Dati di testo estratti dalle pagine
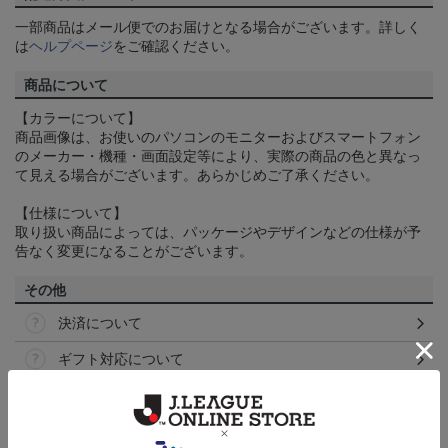
一部商品はメール便でのお届けとなる場合がございます。詳しく
は
ヘルプページ
をご確認ください。
商品について
【カラーについて】
商品画像は、お使いのパソコンのモニターおよびスマートフォン
のメーカー・機種・画面設定等により、実際の商品の色と異なっ
て見える場合がございます。あらかじめご了承ください。
【仕様について】
取り扱い商品によっては、パッケージやデザインなどの仕様が予
告なく変更になることがございます。
その他
決済について
ギフト対応について
ヘルプページ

IL TUO COMPITO
Formatta tutti i record qui sopra come tabella Markdown con due colonne, «n» per il numero progressivo e «Riga» per il testo, tralasciando le righe vuote. Escludi le immagini dalla tabella.

ESERCIZIO SVOLTO
| n | Riga |
|---|---|
| 1 | 一部商品はメール便でのお届けとなる場合がございます。詳しく |
| 2 | は |
| 3 | ヘルプページ |
| 4 | をご確認ください。 |
| 5 | 商品について |
| 6 | 【カラーについて】 |
| 7 | 商品画像は、お使いのパソコンのモニターおよびスマートフォン |
| 8 | のメーカー・機種・画面設定等により、実際の商品の色と異なっ |
| 9 | て見える場合がございます。あらかじめご了承ください。 |
| 10 | 【仕様について】 |
| 11 | 取り扱い商品によっては、パッケージやデザインなどの仕様が予 |
| 12 | 告なく変更になることがございます。 |
| 13 | その他 |
| 14 | 決済について |
| 15 | ギフト対応について |
| 16 | ヘルプページ |